UPDATED 08:20 EST / FEBRUARY 01 2016

NEWS

What you missed in Big Data: Separating the signal from the noise

While most of its peers in the contact center automation segment focus on helping organizations improve the quality of their support, Pindrop Inc. makes its living separating legitimate callers from potential scammers. Its software has been adopted by three of the four largest banks in the U.S. and last week marked another milestone after attracting $75 million in funding from a group of investors led by Google Inc.’s private equity arm.

Much of the capital will go towards improving the underlying analytics technology, which not only searches for inconsistencies in the voice of a speaker but also factors the background noise (or lack thereof) into its calculations. The result is then juxtaposed with additional details like caller location to produce a risk score that support agents can use in order to determine how cautiously they should handle every request.

On the opposite end of the segmentation spectrum, Versium Analytics Inc. is harnessing machine learning in order to help marketers single out the prospects who are most likely to purchase their products. Its aptly-named LifeData Predictive Lead Score service launched on Wednesday with a graphical interface that makes it possible to identify exactly which website visitor is interested in what offering price range using drag-and-drop filters. The platform bases its estimates on more than 800 billion online activity records that the startup has collected from a combination of public and paid information sources.

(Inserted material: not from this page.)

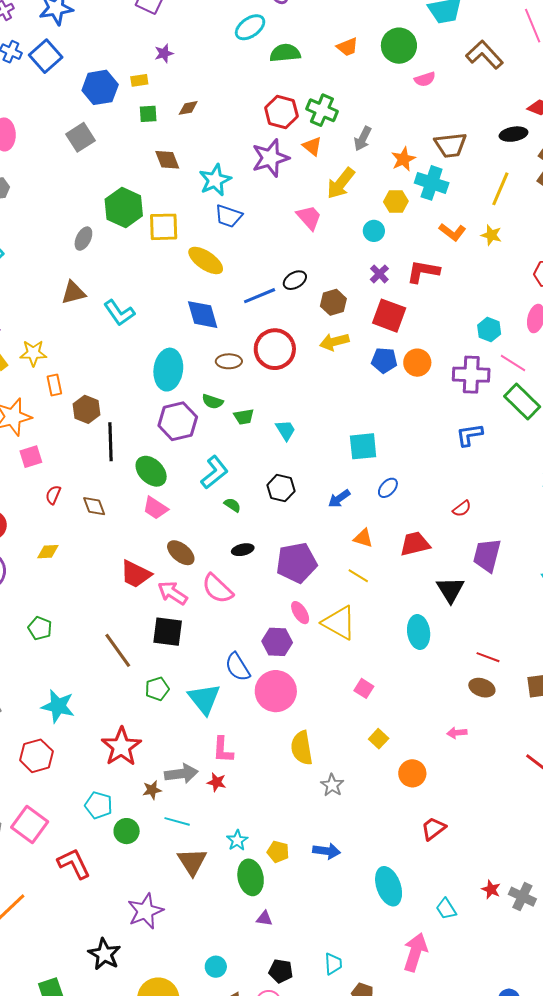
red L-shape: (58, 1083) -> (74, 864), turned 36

The rise of providers such as Pindrop and Verisum comes as analytics technology starts finding use in every part of business, even mundane tasks like organizing inboxes. That’s the task Microsoft set out to simplify with the new iteration of Cortana that was debuted last week, which can remind a user to keep a promise they made to colleagues in an email. The virtual assistant is also receiving the ability to flag last-minute meetings and other calendar items that may fall outside normal working hours.